Textile designer John Bowman says, "For gay men and women born in the sticks, with little or no gay contact, puberty is delayed until the late teens when we all tend to run away to London. Like many gay men, I worked the bars in Soho and sowed my wild oats: slept around, camped it up, did the clubs and stuffed drugs up my nose. I needed to come out with a bang in a totally gay-friendly environment before I could get a 'proper job' and calm down a bit."
There is an element of "Why should I?" defiance by gay men, who do have to moderate (or put a lid on) their personalities at work. So certain career paths where gay is the rule rather than the exception still attract a disproportionate number of homosexuals. Cliched as it may be, fashion, PR and pockets of show business and media are all pink collar jobs. They are VIP room careers controlled by strong women and gay men - a combination that terrifies straight men more than a vasectomy. Robert Dunne is a wig- maker for an opera company. He says, "I always preferred hanging out with the creative people at school, smoking, gossiping and talking about frocks. It stands to reason I would look for the same environment in the working world."
However, in stalwart pink collar professions, gay men seem to be more secure than lesbians. This week Ellen DeGeneres and Anne Heche, probably the most famous lesbian couple since Gertrude Stein and Alice B Toklas, left Hollywood for San Francisco. Since DeGeneres' very public outing on her TV show Ellen, the actress claims she has been blacklisted by the industry. It might not have occurred to DeGeneres that her appeal was due to an in-joke. Everyone but the character herself knew "Ellen" was gay. When "Ellen" cottoned-on, the joke fell flat. DeGeneres was persecuted, not for being a lesbian, but for failing to make her audience laugh.
If a high-visibility lesbian like DeGeneres feels persecuted at work, then the message sent to lesbians is not a positive one. Stonewall's 1993 survey of 2000 gays and lesbians reported 48 per cent of respondents were harassed due to sexual orientation. 24 per cent had avoided selecting certain professions for fear of discrimination and two thirds concealed their sexuality from people at work. "I have been under pressure to declare my sexuality," says trainee psychotherapist Anne. "Colleagues seem to think I owe it to future patients that they are aware of what is essentially my private life. The issue here is not concealing my sex life from colleagues. It is whether I consider that this information - my private life - has any bearing on my proficiency as a psychotherapist. I personally think it does not."
A burgeoning gay service industry in major UK cities has begun to remove the question of "outing" at work.

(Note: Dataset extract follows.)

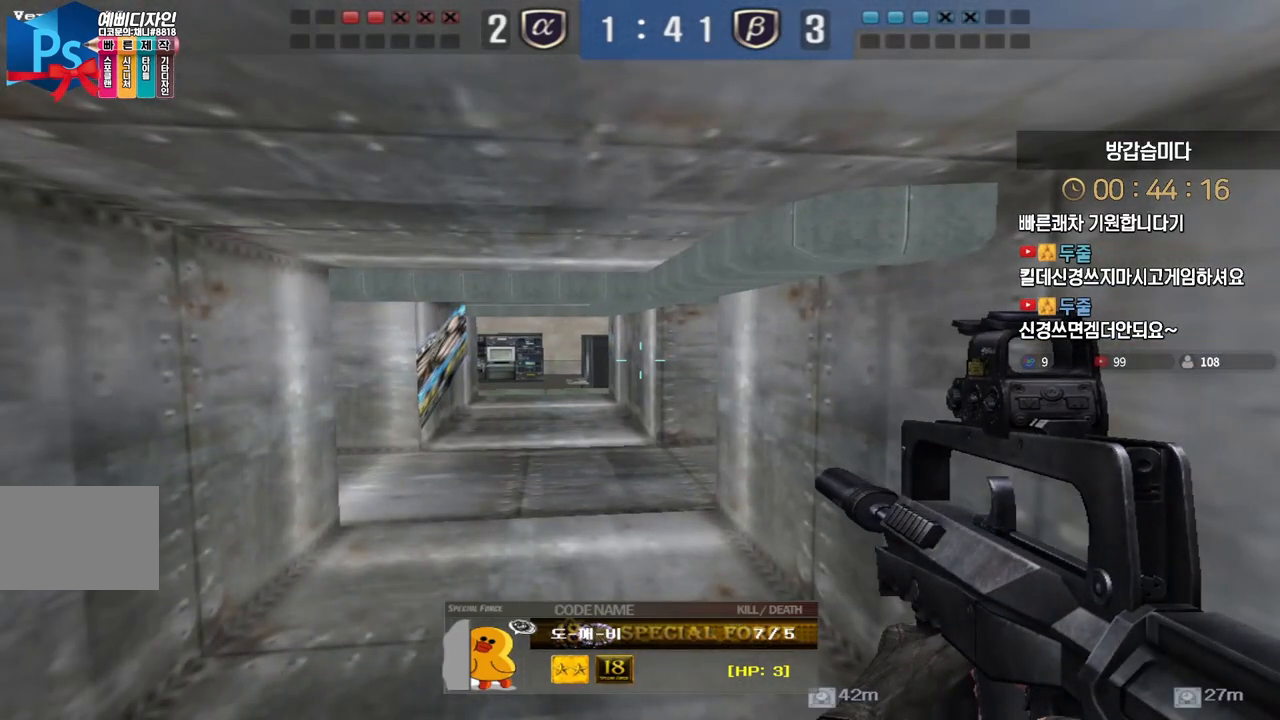
Gameplay with keyboard; each line is a JSON object with the keys held at the frame after it. "events" lists presses ("down") and releases ("up") of "a", "ctrl", "d", "e", "f", "q", "r", "s", "shift", "space", "tab" and "w" between this image and that frame as [ms after this image, input, new state], when the widget could be followed in between. No other keys are recorded. Mouse input is not recorded.
{"keys": ["tab"], "events": [[50, "tab", "down"]]}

These gay-friendly businesses directly appeal to the pink pound: for example, cab firms like London's Freedom Cars, legal advisers like Ivan Massow Associates and anything in between from plumbers to dentists. These businesses thrive on the premise that gay people are more comfortable doing business within each other. Freedom Cars driver Drew says, "Most of the drivers have parallel careers; musicians, writers, actors. So if you've got to supplement your income then why not make the experience as pleasant as possible by working with other gay people?"
In January 1998, gay glossy Attitude wrote a celebratory feature about men at work. "We know that some provinces of the fast-moving, glamourous worlds of fashion, television and, yes, ahairdressing, are entirely gay," says Attitude, "but these days gay people are getting everywhere."
Gay people always were everywhere - but now the secret is out.